UPDATE: and then, of course, this had to happen today in Ohio. (some idiot who had been keeping 50 exotic animals in his yard, decided to set them loose before committing suicide. local law enforcement decided it was the "right thing to do" to hunt them all down, and kill them. freakin' ridiculous. fyi, i believe in cosmic justice, and i hope that every human who hunts animals for sport spends their afterlife as a factory chicken. have i mentioned i'm unwaveringly pro-fauna?)

Wednesday, October 05, 2011

RIP, Steve Jobs

here in Silicon Valley, the news of Steve Jobs's passing hit us all like an earthquake. ripples and jolts of shock and dismay. the news of his death coming only a few weeks after the shock of his resignation as CEO, due to his ailing health.

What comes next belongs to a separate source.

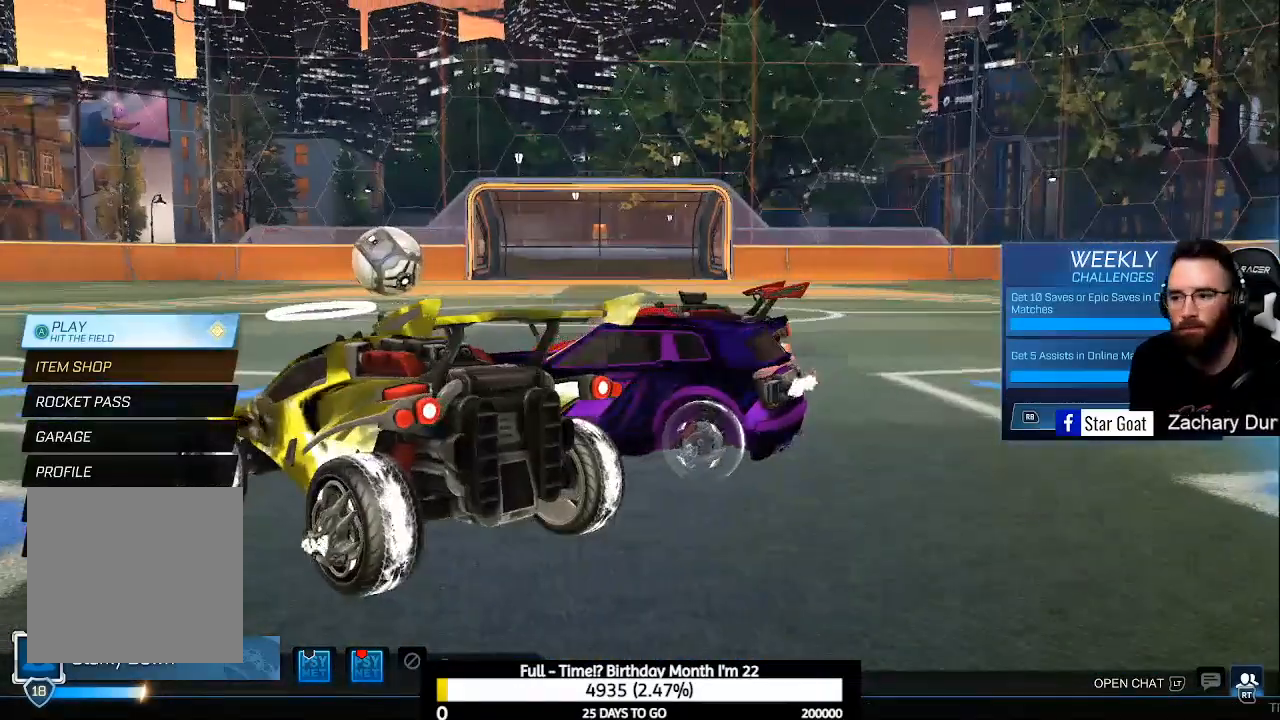
{"buttons": [], "left_stick": "center", "right_stick": "center", "events": []}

i know very little of what Steve Jobs was like as a man, but i know he changed our world and the way we lived in it with the power of his ideas. there are traces of his influence all around us, whether we like it or not, and his presence in so many aspects of our modern world make it impossible to not feel impacted by the fact that even such a brilliant and valuable man did not receive the care he needed to overcome cancer. with all that Jobs and his team were able to do and accomplish with him at the helm, it's viciously cruel that he would die so young (only 56) from cancer. whether you're a Mac or PC, it's terribly sad.

just think: as the news is breaking, thousands upon thousands of internet users are taking to their smart phones, their iPads, their Macs (and all the derivative devices thereof), and tweeting, video conferencing, posting to facebook, blogging, etc. all of those actions were touched, influenced, and forever changed by this man and his ideas.

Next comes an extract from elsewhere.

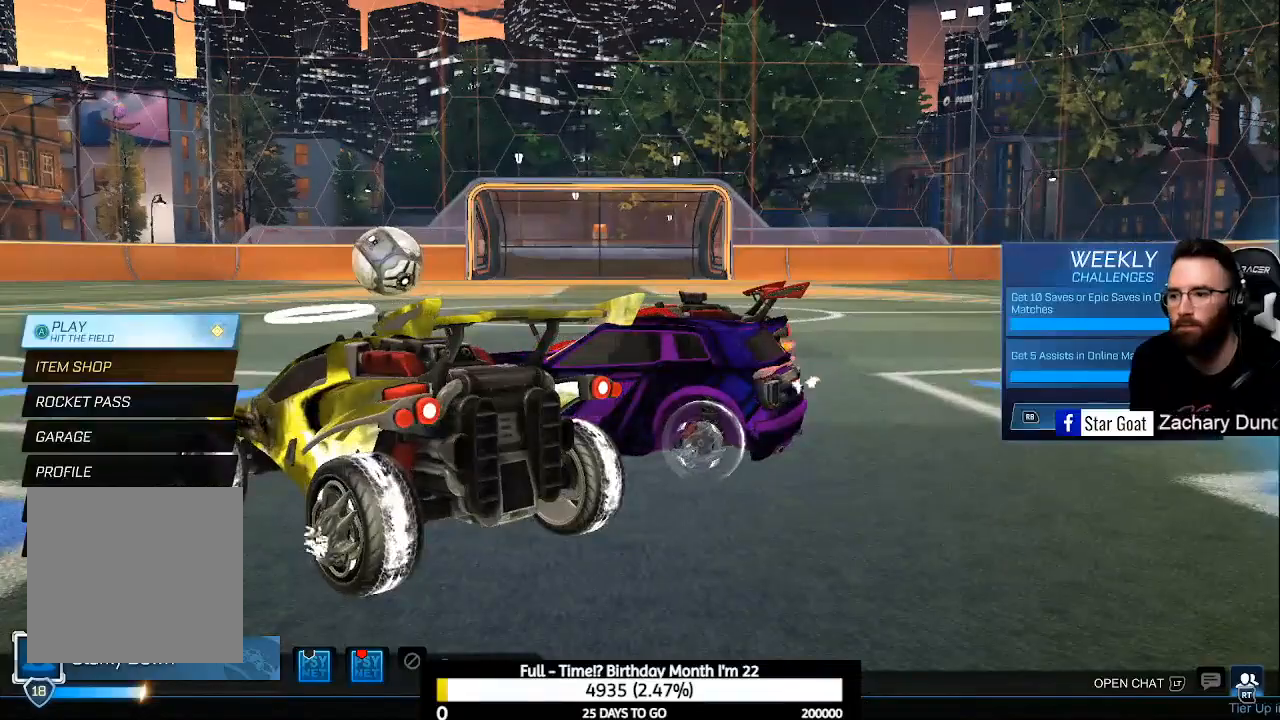
{"buttons": [], "left_stick": "center", "right_stick": "center", "events": []}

RIP, Steve. and thanks for everything.

Steve Jobs, "How to live before you die."

Tuesday, October 04, 2011

what a bunch of boobs

this is from the TSA's 3-1-1 policy regarding liquids on a plane (click image to make large):

"To ensure the health and welfare of certain air travelers... the following liquids... are permitted through the security checkpoint: ... Items used to augment the body for medical or cosmetic reasons such as ... prosthetic breasts, bras or shells containing gels, saline solution, or other liquids..."
so lemme get this straight: i can't pack a bottle of sunscreen in my suitcase, nor can i bring a bottle of water aboard a plane, but if i stuffed it in my bra for "cosmetic" augmentation of my body, then it's ok? am i alone in thinking that is utterly ridiculous and extremely insulting?

furthermore, if i do decide to bring such breast-enhancing, liquid-enabled technology on my flight, i have to submit myself to thorough inspection and screening.

this is why i'm becoming gradually less inclined to travel.